The night of 28 January, thieves broke into the Egyptian Museum, located on the edge of Tahrir Square, the epicenter of the anti-regime uprising and scene of some of the bloodiest clashes between protesters and Mubarak's hated police. The robbers made off with 51 pieces that were on display — of which 29 have since been recovered. The most valuable stolen piece, a statue of the Pharaoh Akhenaten, was found by a 16-year-old protester and his family returned it to the museum, the antiquities ministry said at the time.
Soon after Mubarak's 11 February 2011 ouster, the officials said, a Jordanian man was caught trying to smuggle as many as 3,753 artifacts out of Egypt. These, they said, included 48 ancient Egyptian statutes, Roman Age coins and 45 pieces of jewelry dating from the medieval years of the Islamic era.
The months that followed saw a rash of break-ins at antiquity storehouses around the country.
"At the end, it's a question of security," said Ahmed Mustafa, who until December headed a government department tasked with recovering stolen artifacts. "The robberies of the warehouses took place in broad daylight by armed thieves. Some were raided twice," said Mustafa, who now lectures on archaeology at a private Cairo college.
One of the largest warehouse thefts took place a year ago in the Sinai city of Qantara, from which roughly 800 artifacts were stolen or damaged by thieves.

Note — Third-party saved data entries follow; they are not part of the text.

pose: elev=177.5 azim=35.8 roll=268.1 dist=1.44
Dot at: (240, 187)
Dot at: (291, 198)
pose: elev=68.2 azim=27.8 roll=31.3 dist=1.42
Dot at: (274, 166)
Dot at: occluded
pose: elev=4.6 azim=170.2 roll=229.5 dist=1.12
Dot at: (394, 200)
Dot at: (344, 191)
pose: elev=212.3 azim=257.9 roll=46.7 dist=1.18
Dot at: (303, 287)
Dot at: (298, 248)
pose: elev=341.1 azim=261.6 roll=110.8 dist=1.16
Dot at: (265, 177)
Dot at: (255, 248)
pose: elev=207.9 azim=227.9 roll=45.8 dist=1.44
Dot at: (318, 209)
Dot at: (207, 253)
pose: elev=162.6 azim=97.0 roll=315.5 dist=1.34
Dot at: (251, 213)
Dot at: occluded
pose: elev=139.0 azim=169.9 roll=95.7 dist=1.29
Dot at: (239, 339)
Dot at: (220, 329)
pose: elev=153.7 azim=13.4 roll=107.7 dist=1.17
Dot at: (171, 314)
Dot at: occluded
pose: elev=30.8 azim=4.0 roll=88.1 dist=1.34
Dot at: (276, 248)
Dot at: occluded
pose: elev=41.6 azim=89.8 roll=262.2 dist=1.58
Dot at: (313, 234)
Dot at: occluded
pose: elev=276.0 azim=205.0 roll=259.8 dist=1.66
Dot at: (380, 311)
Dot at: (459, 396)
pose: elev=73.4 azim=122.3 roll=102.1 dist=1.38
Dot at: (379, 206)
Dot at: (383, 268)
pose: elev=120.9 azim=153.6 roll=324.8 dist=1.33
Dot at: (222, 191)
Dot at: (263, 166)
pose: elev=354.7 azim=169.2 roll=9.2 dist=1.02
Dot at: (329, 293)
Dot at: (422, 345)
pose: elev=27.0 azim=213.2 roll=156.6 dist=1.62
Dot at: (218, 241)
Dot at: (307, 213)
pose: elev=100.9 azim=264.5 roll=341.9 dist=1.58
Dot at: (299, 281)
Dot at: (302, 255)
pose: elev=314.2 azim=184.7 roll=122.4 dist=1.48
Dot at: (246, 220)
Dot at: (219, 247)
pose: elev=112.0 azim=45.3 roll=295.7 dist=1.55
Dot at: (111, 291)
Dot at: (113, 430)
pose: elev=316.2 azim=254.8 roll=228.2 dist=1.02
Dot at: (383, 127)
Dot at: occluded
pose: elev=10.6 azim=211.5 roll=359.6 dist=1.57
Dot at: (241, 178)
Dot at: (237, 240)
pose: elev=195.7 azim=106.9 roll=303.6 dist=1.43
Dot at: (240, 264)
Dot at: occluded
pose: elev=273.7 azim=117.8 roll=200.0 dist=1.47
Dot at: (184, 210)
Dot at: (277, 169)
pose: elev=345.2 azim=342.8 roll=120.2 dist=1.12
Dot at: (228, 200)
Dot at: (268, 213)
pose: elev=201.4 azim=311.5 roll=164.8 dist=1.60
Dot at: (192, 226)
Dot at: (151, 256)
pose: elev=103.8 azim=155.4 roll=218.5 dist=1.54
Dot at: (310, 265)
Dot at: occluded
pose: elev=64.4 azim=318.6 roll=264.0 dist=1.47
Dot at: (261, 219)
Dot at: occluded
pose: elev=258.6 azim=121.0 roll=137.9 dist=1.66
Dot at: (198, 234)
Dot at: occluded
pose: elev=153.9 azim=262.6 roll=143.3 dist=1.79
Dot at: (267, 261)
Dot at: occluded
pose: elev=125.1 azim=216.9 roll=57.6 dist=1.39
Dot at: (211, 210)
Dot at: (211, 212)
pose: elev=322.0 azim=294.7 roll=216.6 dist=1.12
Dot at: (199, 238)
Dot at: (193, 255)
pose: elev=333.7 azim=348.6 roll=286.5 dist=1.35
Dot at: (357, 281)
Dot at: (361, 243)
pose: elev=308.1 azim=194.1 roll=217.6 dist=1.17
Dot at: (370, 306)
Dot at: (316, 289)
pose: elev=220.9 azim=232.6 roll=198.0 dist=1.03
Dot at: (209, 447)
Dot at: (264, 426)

The pieces, according to regional antiquities chief Mohammed Abdel-Maqsoud, were mostly clay pots, bronze coins and spears dating back to pharaonic and Islamic items.
Nearly 300 of these have been recovered, he said.
Now that security has been beefed up at most warehouses, thieves have turned to digging.
Mansour Bureik, the chief archaeologist in the Luxor area, said there was little chance treasure hunters would run across gold and gems that they dream of — which are found only in royal or aristocratic tombs.
But Galal Mouawad, a senior archaeologist in the Giza area, said the potential for lucky strikes exist just about anywhere in the country.
"Egyptians have over the centuries settled anywhere in Egypt until they have finally settled along the banks of the Nile," he said. "There is something valuable to be found anywhere."